Notes
seven squares solution

Solution to the Seven Squares Puzzle

Solution by Angle in a Semi-Circle and Angle at the Circumference is Half the Angle at the Centre

With the points labelled as above, consider a circle centred on $O$ which passes through $A$. Since the pink squares are all the same size, $O A$, $O B$, and $O C$ all have the same length and therefore the circle also passes through $B$ and $C$.

Triangle $A D C$ is a right-angled, since $D$ is the corner of the purple square.
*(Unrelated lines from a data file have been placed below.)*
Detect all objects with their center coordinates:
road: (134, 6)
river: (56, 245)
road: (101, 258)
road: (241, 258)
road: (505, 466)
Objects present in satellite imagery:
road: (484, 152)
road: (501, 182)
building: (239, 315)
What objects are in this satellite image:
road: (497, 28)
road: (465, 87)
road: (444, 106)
Therefore, as the angle in a semi-circle is a right-angle, $D$ also lies on the same circle.

Then as the angle at the circumference is half the angle at the centre, angle $A \hat{D} B$ is half of angle $A \hat{O} B$, but this is the corner of a square and so is $90^\circ$.

Therefore, angle $A \hat{D} B$ is $45^\circ$.
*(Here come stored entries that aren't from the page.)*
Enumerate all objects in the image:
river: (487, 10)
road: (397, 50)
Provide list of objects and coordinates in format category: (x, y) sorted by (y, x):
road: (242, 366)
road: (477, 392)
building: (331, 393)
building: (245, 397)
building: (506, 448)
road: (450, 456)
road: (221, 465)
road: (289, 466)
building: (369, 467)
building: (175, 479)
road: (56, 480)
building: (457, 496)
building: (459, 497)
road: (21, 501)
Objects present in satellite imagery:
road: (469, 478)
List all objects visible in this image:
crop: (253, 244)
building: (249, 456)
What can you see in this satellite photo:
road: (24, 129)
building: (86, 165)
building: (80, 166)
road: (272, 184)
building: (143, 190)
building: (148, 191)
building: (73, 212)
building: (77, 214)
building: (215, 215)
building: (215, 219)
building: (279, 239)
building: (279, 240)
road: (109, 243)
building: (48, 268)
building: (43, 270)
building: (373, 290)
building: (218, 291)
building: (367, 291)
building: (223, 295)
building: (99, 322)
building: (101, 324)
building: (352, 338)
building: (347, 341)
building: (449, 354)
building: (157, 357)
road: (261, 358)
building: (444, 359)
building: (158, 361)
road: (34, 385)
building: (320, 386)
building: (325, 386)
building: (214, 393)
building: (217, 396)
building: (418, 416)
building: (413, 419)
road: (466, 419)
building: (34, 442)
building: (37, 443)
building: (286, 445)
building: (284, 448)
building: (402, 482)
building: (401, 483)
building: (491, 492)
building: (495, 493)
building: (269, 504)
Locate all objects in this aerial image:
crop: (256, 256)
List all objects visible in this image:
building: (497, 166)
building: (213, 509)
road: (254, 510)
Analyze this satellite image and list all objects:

Solution by Isosceles Triangles and Angles in a Quadrilateral

In the above diagram, $E$ and $F$ are so that $O E$ and $O F$ are perpendicular to $A D$ and $D C$ respectively. Triangles $O E A$ and $C F O$ are congruent because $C O$ and $O A$ have the same length, so $E$ is at the midpoint of $A D$. This means that triangle $O E D$ is also congruent to $O E A$, so $O D$ also has the same length as $O A$.

Hence triangles $O D A$ and $O D B$ are each isosceles. So the sum of angles $D \hat{B} O$ and $O \hat{A} D$ is equal to angle $A \hat{D} B$, meaning that the sum of the angles inside quadrilateral $A D B O$ is $2 A \hat{D} B + B \hat{O} A$, where the latter is taken inside the quadrilateral. That angle is $360^\circ - 90^\circ = 270^\circ$ and so, since the angles in a quadrilateral add up to $360^\circ$, angle $A \hat{D} B$ is $\frac{360^\circ - 270^\circ}{2} = 45^\circ$.
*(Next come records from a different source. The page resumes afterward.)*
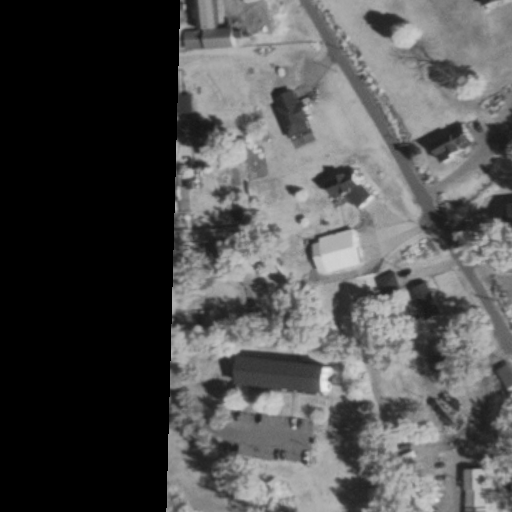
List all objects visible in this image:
building: (485, 1)
building: (207, 30)
building: (175, 95)
building: (290, 114)
building: (451, 145)
road: (476, 156)
road: (409, 170)
building: (159, 179)
building: (348, 188)
building: (508, 215)
building: (336, 253)
road: (80, 255)
building: (177, 257)
road: (40, 259)
building: (388, 285)
building: (426, 302)
building: (440, 359)
building: (278, 375)
building: (506, 376)
building: (447, 414)
building: (475, 490)
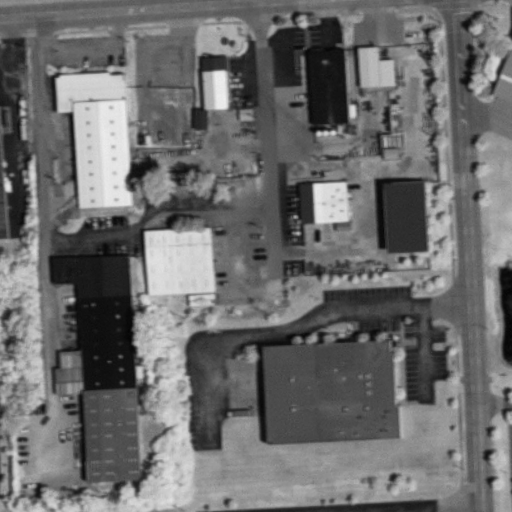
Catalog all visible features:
road: (175, 4)
road: (158, 9)
road: (13, 49)
building: (374, 68)
building: (505, 81)
building: (214, 82)
building: (328, 86)
road: (485, 114)
building: (200, 119)
building: (98, 135)
road: (264, 136)
building: (2, 197)
building: (324, 203)
building: (2, 207)
road: (150, 209)
building: (406, 216)
road: (43, 237)
road: (467, 255)
building: (179, 260)
building: (201, 298)
road: (291, 325)
building: (103, 363)
building: (331, 391)
road: (434, 508)
road: (420, 511)
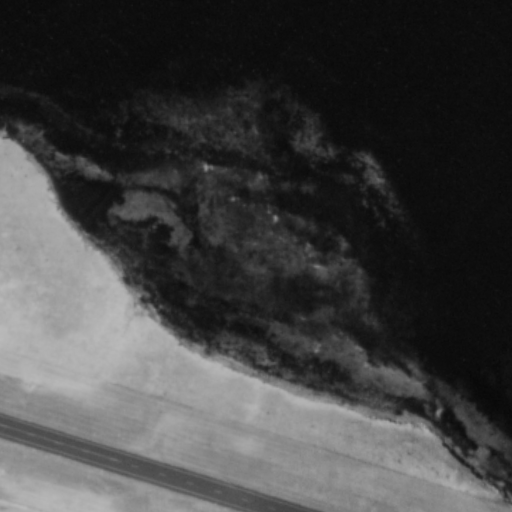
Solution by Invariance Principle

The larger square can tilt in relation to the arrangement of smaller squares, giving configurations where the answer can be more simply deduced.

In this configuration, point $D$ aligns with $C$, meaning that angle $A \hat{D} B$ coincides with the diagonal in the upper left square, whence is $45^\circ$.

In this configuration, $D$ is such that $B O D$ is a straight line and the corners of the large square are at $A$, $B$, $C$, and $D$, whence angle $A \hat{D} O = 45^\circ$.